Reproduce the text of the rows below word for word, leaving the pictures out of your answer.
_ _ _ _ _
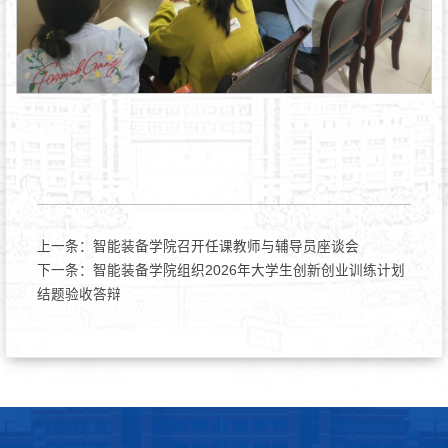
上一条：
智能装备学院召开任课教师与辅导员座谈会
下一条：
智能装备学院组织2026年大学生创新创业训练计划
结题验收答辩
_ _ _ _ _
» **Task response**
上一条：
智能装备学院召开任课教师与辅导员座谈会
下一条：
智能装备学院组织2026年大学生创新创业训练计划
结题验收答辩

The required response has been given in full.